**Stated goal A**. Gather every line of the entries below that contains the string "stems". Case counts.

**Given passage**.
※ ※ ※

Amtrak deposited me at New York’s Penn Station exactly one hour ago. I was three hours late, having left Chicago’s Union Station three hours late, so in a sense I suppose I was on time. The good news is that the train ride back to New York was as beautiful as you’d expect. It was snowing all the way into Ohio, and there was snow on the ground all the way to Albany. Yes, Amtrak sleepers can be a nuisance (not least because the berths in the Viewliner Standard Bedroom are coffin-sized, with mattresses of a consistency closely resembling pig iron), but the food is pretty good and the views are pretty amazing.


I just this minute saw Our Girl’s report about our hectic but happy weekend doing the art thing in Chicagoland. My own personal opinions of the events in question must remain on ice for a bit longer. You can read about Rose Rage and Man from Nebraska in this Friday’s Wall Street Journal, and I’m planning to blog about “Manet and the Sea” as soon as I unpack, take a shower, get some dinner, and answer all my e-mail, which may take several weeks. For the moment, I can say the following:


(1) OGIC is soooooooo cool.


(2) I want her Eames chair.

※ ※ ※

**Stated goal B**. According to the travel passage, what makes Amtrak sleepers a nuisance? Answer in one to three sentences.

※ ※ ※

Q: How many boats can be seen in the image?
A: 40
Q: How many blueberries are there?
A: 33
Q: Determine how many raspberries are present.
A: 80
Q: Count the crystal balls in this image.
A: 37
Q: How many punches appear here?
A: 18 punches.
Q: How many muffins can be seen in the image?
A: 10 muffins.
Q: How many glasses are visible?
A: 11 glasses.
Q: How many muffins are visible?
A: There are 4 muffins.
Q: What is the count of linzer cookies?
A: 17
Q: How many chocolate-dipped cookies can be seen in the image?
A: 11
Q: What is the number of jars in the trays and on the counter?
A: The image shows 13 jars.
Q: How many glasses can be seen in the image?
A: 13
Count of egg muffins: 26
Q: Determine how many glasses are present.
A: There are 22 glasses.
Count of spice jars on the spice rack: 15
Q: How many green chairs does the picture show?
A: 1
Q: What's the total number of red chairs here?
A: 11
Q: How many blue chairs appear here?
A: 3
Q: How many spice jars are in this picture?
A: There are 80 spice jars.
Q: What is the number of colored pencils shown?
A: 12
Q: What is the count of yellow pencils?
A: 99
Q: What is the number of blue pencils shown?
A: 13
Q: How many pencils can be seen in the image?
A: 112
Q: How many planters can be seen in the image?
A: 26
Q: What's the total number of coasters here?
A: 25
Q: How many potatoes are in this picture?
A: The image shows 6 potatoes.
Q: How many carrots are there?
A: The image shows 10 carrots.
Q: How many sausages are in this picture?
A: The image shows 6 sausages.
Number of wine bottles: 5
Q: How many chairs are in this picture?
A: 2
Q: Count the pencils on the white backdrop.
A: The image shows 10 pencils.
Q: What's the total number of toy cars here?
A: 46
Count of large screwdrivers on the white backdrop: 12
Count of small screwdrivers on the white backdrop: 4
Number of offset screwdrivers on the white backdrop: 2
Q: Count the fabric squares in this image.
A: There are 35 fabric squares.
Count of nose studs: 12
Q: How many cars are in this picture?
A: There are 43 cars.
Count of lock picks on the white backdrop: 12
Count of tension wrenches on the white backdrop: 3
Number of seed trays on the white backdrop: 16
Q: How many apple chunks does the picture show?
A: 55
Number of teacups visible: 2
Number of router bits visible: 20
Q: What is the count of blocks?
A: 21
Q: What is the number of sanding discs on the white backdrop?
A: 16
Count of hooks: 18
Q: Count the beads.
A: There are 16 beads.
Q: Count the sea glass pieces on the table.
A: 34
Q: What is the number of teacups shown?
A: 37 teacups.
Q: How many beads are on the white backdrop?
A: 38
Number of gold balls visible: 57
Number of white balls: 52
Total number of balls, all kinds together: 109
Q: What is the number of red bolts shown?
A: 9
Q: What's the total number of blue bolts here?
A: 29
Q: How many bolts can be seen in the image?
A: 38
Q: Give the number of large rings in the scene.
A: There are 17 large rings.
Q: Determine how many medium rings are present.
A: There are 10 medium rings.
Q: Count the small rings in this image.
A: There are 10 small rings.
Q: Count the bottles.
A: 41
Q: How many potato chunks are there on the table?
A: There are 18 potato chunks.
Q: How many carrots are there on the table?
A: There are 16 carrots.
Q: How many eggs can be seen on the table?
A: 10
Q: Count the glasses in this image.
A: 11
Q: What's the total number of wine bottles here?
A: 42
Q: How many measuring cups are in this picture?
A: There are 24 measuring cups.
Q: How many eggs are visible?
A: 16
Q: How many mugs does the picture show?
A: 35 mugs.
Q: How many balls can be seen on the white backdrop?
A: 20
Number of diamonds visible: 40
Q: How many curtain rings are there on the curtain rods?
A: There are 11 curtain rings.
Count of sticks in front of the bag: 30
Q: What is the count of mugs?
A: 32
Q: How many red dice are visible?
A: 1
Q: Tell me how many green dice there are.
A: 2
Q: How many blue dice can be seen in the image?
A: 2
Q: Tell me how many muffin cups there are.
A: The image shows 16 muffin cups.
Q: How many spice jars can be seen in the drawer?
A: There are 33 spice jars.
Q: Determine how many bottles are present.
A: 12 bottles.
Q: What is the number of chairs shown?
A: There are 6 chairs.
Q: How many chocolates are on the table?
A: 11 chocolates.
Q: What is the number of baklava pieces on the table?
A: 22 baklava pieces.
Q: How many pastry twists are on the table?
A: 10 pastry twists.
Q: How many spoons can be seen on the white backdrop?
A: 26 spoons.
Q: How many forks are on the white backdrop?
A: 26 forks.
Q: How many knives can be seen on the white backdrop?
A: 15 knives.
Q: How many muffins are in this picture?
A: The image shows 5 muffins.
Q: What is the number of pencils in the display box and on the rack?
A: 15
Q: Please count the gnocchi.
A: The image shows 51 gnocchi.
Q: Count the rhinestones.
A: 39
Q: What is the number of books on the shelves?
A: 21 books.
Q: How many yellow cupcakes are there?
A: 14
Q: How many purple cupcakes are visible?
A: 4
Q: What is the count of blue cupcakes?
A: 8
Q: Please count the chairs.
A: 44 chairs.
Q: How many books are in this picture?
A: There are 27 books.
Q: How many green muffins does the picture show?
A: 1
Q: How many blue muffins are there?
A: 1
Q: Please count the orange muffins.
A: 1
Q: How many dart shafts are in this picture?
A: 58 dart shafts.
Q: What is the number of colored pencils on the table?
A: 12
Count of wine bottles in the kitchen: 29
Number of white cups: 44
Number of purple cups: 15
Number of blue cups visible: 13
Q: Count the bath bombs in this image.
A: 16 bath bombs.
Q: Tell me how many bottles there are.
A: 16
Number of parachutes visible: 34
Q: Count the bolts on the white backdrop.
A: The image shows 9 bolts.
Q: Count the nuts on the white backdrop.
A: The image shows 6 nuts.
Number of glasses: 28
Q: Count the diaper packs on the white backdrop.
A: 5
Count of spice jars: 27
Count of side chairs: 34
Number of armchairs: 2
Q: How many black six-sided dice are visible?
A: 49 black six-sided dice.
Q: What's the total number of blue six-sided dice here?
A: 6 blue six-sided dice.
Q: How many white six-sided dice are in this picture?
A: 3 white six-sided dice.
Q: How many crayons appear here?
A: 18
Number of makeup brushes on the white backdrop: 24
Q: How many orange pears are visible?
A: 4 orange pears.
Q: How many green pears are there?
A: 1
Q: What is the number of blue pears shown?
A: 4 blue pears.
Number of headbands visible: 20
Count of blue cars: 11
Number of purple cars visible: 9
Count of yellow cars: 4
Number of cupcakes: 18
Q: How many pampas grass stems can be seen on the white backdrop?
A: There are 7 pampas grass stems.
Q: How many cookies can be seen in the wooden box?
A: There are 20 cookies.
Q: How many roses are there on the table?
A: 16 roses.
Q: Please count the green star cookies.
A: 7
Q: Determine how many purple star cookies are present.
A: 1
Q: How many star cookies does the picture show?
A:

※ ※ ※

**Correct output A**.
Q: How many pampas grass stems can be seen on the white backdrop?
A: There are 7 pampas grass stems.

**Correct output B**. The berths in the Viewliner Standard Bedroom are coffin-sized. The mattresses have a consistency closely resembling pig iron.